How the shutdown could impact different segments under short-term vs. extended scenarios
SectorShort-Term OutlookExtended Risk
Nutrition Assistance (SNAP/WIC)October benefits disbursed; contingency funds available briefly.SNAP at risk by November; WIC could exhaust funds within weeks—impacting 80,000+ PA mothers and children.
Housing & HomelessnessHUD payments continue from reserves; emergency maintenance ongoing.Voucher delays and paused inspections risk evictions; homelessness programs face grant interruptions.
Transit & InfrastructureSEPTA and PennDOT continue operations on existing allocations.Federal grant reimbursements delayed; project approvals frozen.
Education & ResearchK–12 operations stable; colleges draw on institutional reserves.Title I and IDEA reimbursements delayed; halted research funding slows projects and hiring.

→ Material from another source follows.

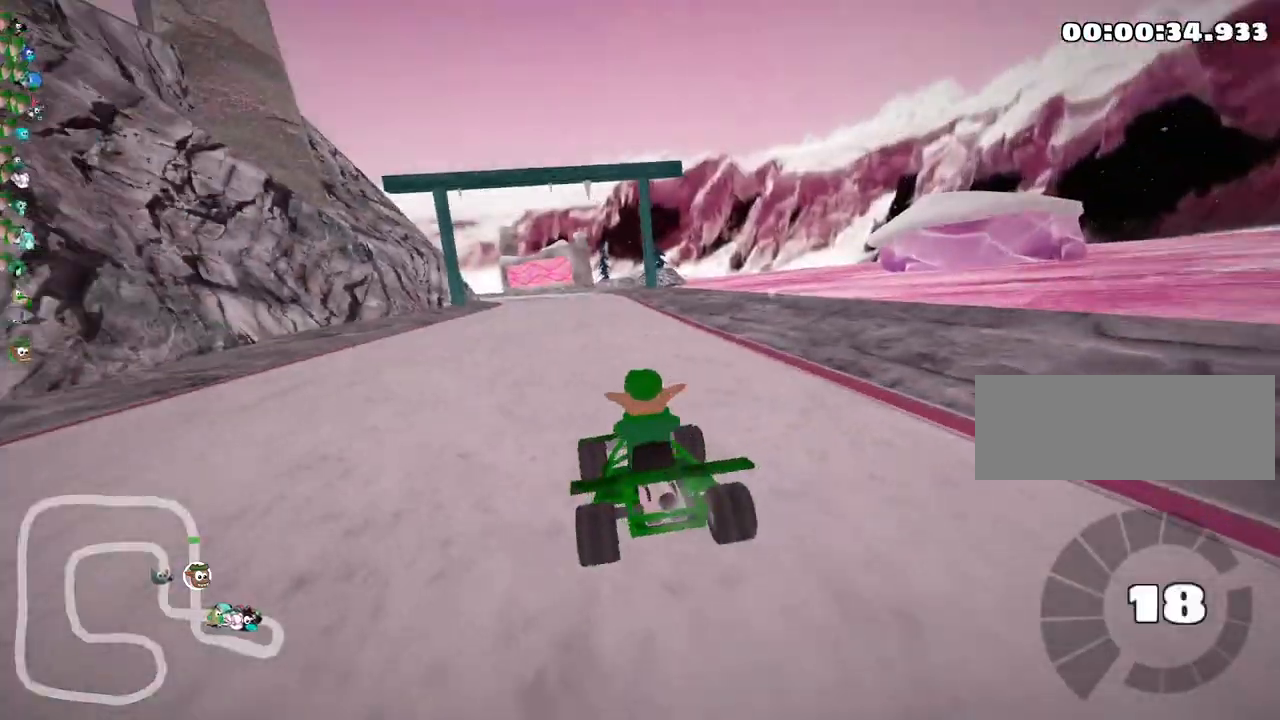
{"keys": ["look"], "events": [[400, "look", "down"]]}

Courts & Legal AidJudiciary operates on fees for ~2 weeks.Civil cases stall; legal-aid backlogs rise as agencies stay unresponsive.

The Bottom Line

While the economic impacts are substantial, it is equally important to recognize that the shutdown arises from genuine points of policy contestation and unresolved appropriations negotiations. If resolved quickly, the 2025 shutdown will likely register as a temporary disruption; however, each additional week imposes hundreds of millions of dollars in costs on Pennsylvania (on the order of $523 million per week using the White House's estimates) and heightens pressure on households, small businesses, and public institutions. A prolonged lapse risks not only permanent output losses but also a broader erosion of trust in the federal systems that underpin much of the Commonwealth’s economic life.